▸ **Questions to answer**:
(a) According to the forum excerpt, what price was a forklift motor listed for on eBay?
(b) Return everything in the forum excerpt from "I have AGMs" down to "DC motor path.", copied word for word.

▸ **Reading passage**:
---+---

I find it interesting that AGMs were toasted by cold temperatures by just sitting in the car. Strange, actually.

I have AGMs in my spot welder and the ones that are good (a couple of dead ones in it) did just fine during the winter in a covered open environment, and we got below -20F at night here.

But, Youtubers like Damien, and fossil motor zealots like @Duncan, have lit a fire under the something for nothing crowd, which I think is how they get suckered down the DC motor path.

They certainly aren't cheaper these days (unless free) - I see a forklift motor on eBay going for $1900 which is nuts compared to an AC.

Benefits are low pack voltage and low RPM power, pretty much matched to existing vehicle transmissions and transaxles. Sadly no OEM has gone with a large diameter low RPM AC motor.


----------



## brian_ (Feb 7, 2017)

BobD said:


> ...if the batteries hadn't been killed by freezing ...

---+---

▸ **Input data**:
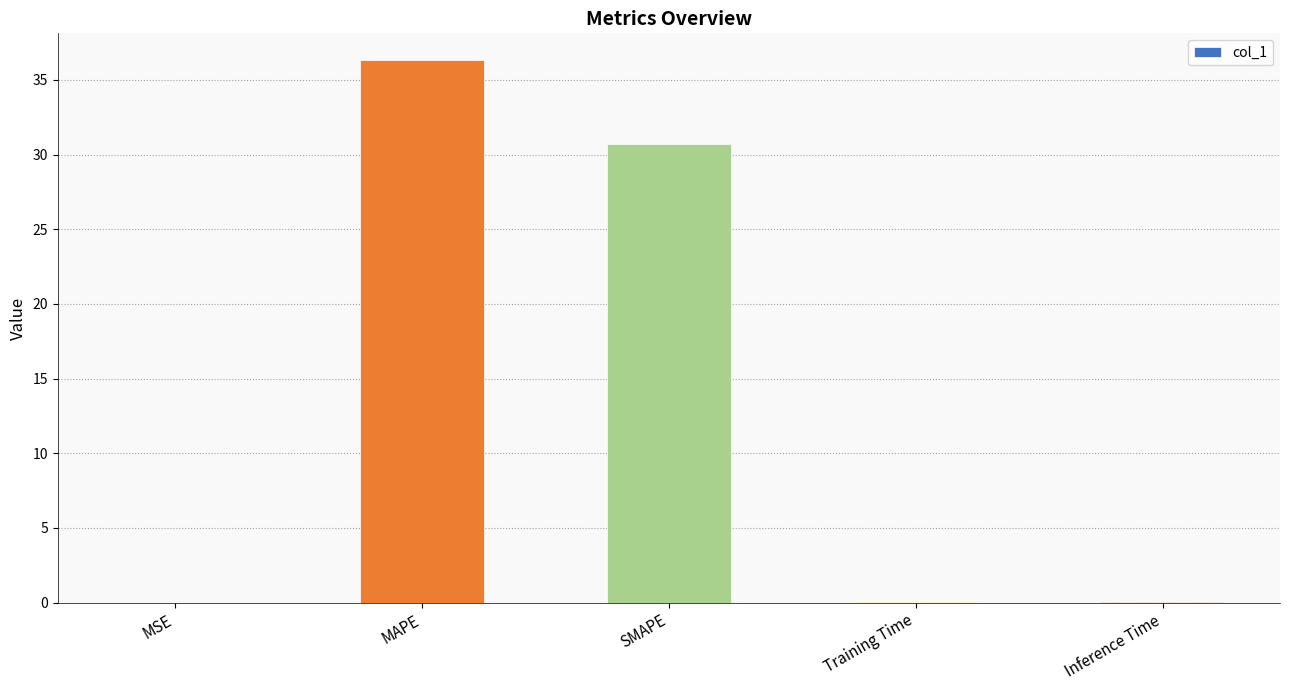

What is the maximum value shown in the chart?

36.3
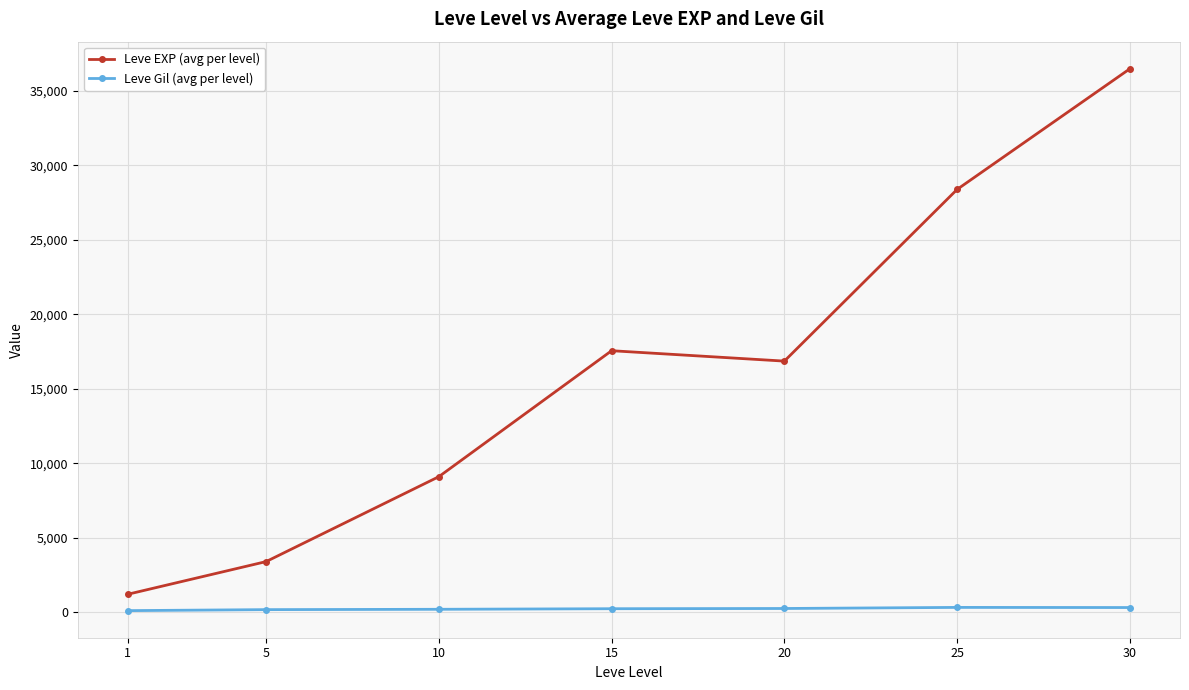

What is the value of the Leve Gil (avg per level) point at the 7th from the left?

320.8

---+---

▸ **Task-by-task answers**:
(a) $1900

(b)
I have AGMs in my spot welder and the ones that are good (a couple of dead ones in it) did just fine during the winter in a covered open environment, and we got below -20F at night here.

But, Youtubers like Damien, and fossil motor zealots like @Duncan, have lit a fire under the something for nothing crowd, which I think is how they get suckered down the DC motor path.